Probabilistic programming approach to a manufacturing cost problem


I would like to ask for comments if/how pyro could be helpful in the following problem:

I have data from a factory producing cart parts. It describes operations needed to be done on a semi-finished product in order to be finished.

For each semi-finished product there is a list of subsequent operations needed to be performed on the product in order to become finished. One operation can be performed on one or more machines. Performing an operation wear out tools used by the machine to perform the action, e.g. if the machine is a drill, with every hole drilled by it the drill bit is being worn out. When tool is completely worn out, it must be replaced.

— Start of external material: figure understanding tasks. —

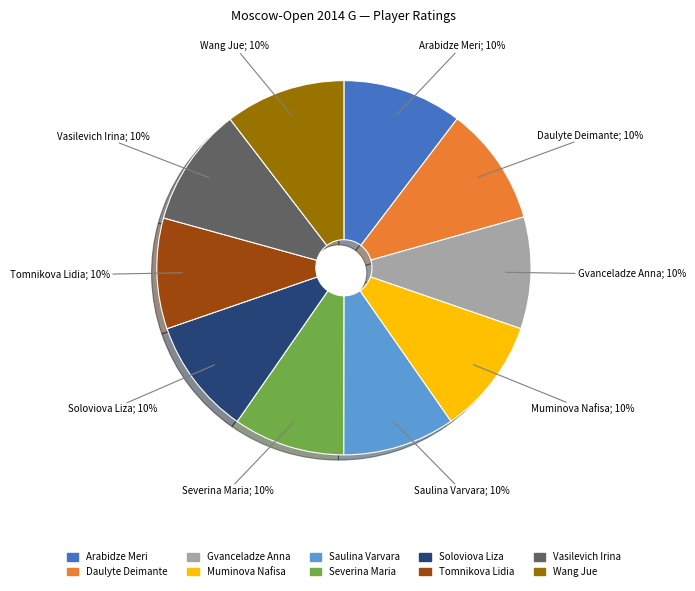

How many segments does this pie chart have?

10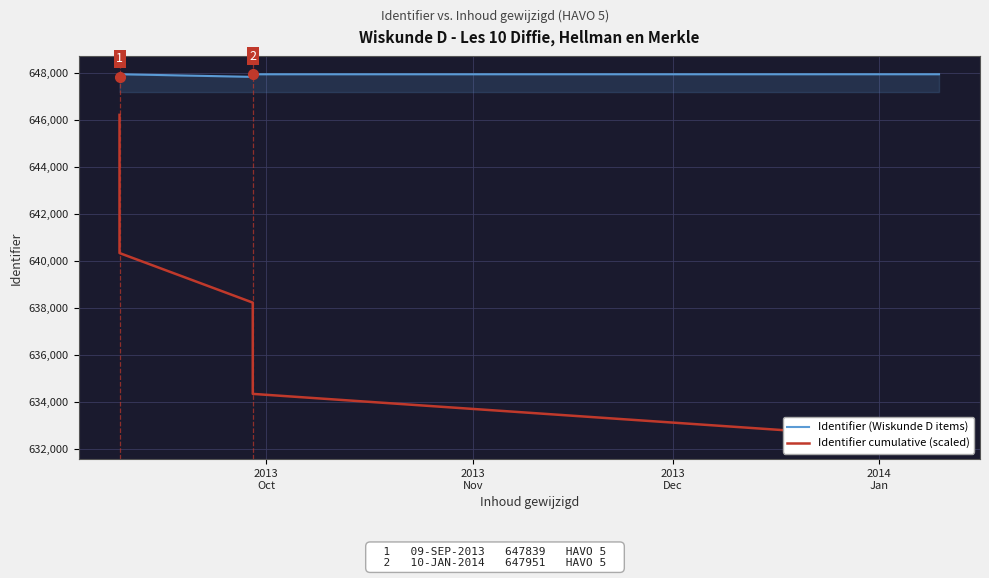

What position from the left is 2014
Jan?

4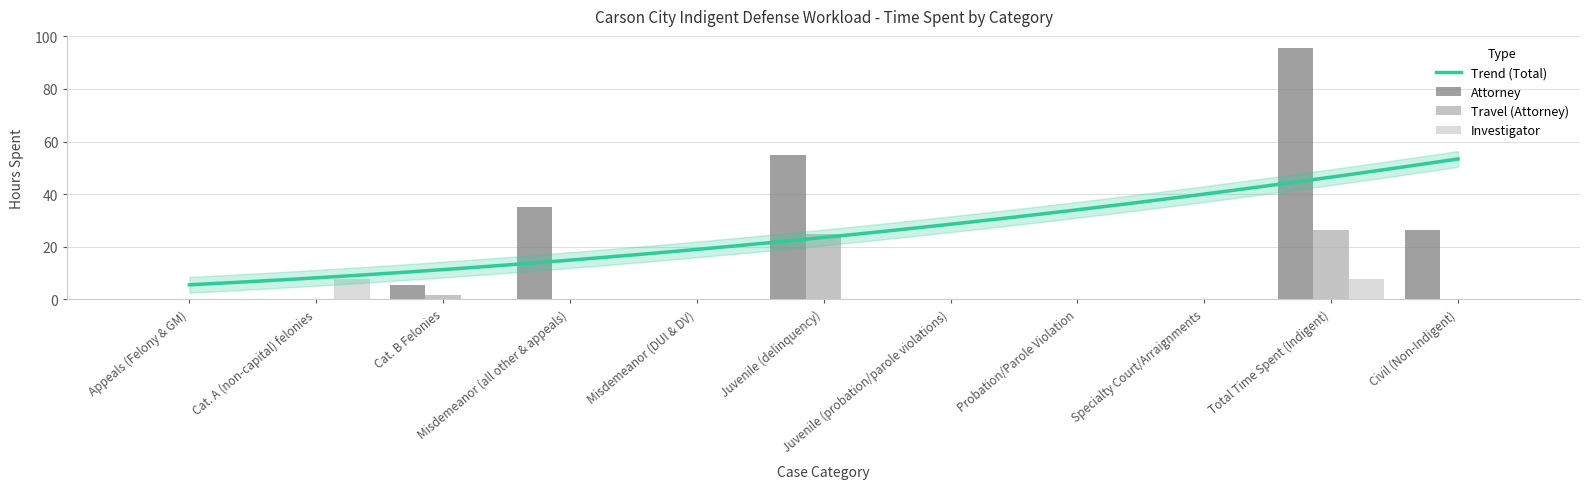

Does the chart contain any negative values?

No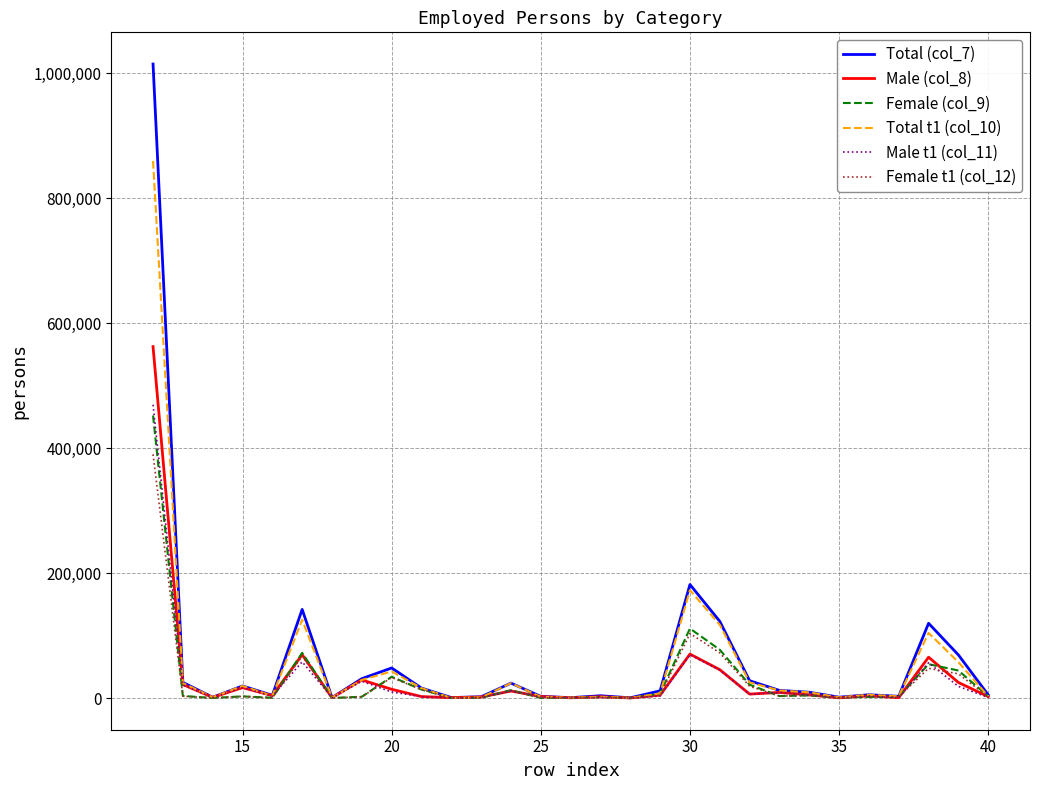

What is the sum of all Male (col_8) values?

978480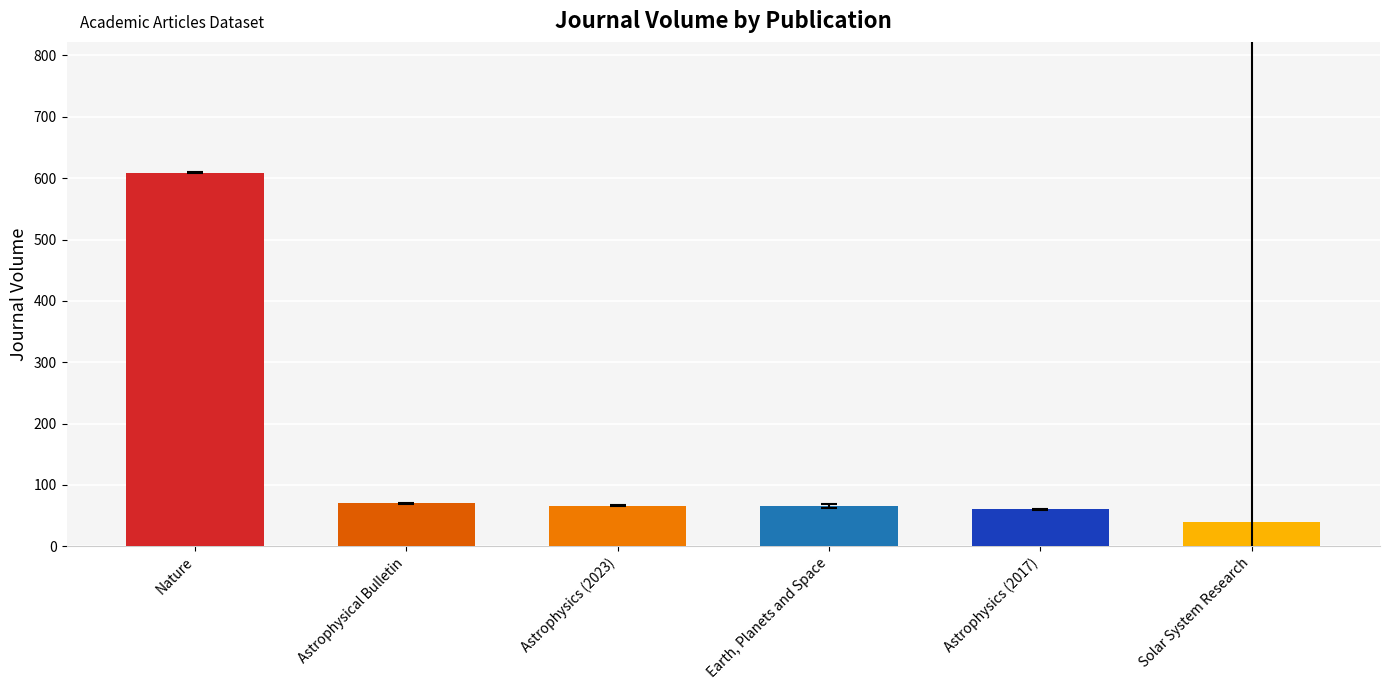

What is the value of the 1st bar from the left?

609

The task is to compute the cost of one operation on one product performed by one particular machine. Cost is a sum of all tools (e.g. drill bits) used in the operation.

Inputs are aggregated how many products of each type was manufactured and how many tools of each kind was used.

What make is difficult is the fact that when one operation can be performed on two or more machines, there is now data what portion was performed on what machine.

In effort to make it more clear I attached a scribble describing one of the simpler configurations.

It shows that first operation on product A can be performed only on machine A. But next operation can be done on both machine B or machine C and we don’t know what portion of outputs from machine A were sent to machine B and what portion to machine C. Machine B and machine C use different tools which have different purchasing costs and different durability so the cost of performing the same operation on different machines varies.

All outputs from both machines B,C can then be sent to both machine D and E and we again don’t know what portion was sent to D and what portion to E.

Moreover, unknown portion of second action on product B can be performed in machine C which also performs unknown portion of second actions on product A.

Some of the tools present in a machine all used in all operations, some only in particular operations, e.g. some drill bits present in machine C could be used only when performing an operation on product A , some exclusively on product B and some both.

The situation was much easier in previous years when one operation was almost exclusively done only in one machine. From that data I could compute durability of some tools and use it as priors in the more complicated above described case.

Would you tell that such a problem can by tackled by probabilistic programming?

Hi @voltej,

you have an interesting problem! It seems your problem has too little information for purely probabilistic methods, it seems more like a problem for imprecise probability theory. To create a probabilistic model, you would need to know a distribution over the machines used by each piece. The distribution contains less information than the full knowledge of which part was processed by which machine at each stage, but it contains more information than I think you have collected. An optimistic approach is to assume parts are uniformly randomly assigned to machines; then you can apply probabilistic programming. However the uniform distribution still assumes more information than I believe you have collected.

Is there anything you do know about the distribution of parts to machines? Are the unknown assignments due to scheduling constraints (if so, queuing theory might suggest distributions to use), or are assignments based on preferences and habits of individual machinists?

Thank you @fritzo for your reply.

There is no information regarding how the parts are distributed to machines. My understanding is that foremen decide every day what will each machine do based on what is planned to be manufactured on that particular day.

However, from previous years data when there was usually only one machine for one operation, I could divide the number of produced parts by number of pieces of each tool used to get the durability of tools.

It would be imperfect information as doing these calculations will get different results for data from different years. But maybe it could serve as some kind of prior distribution for cases where such calculations would be possible.

My idea is to construct a DAG describing the whole manufacturing flow and run random simulations on the top of it an then pick as a result the one which would preserve the distributions of the known durabilities.

Does that make sense for you? Is it something Pyro could achieve?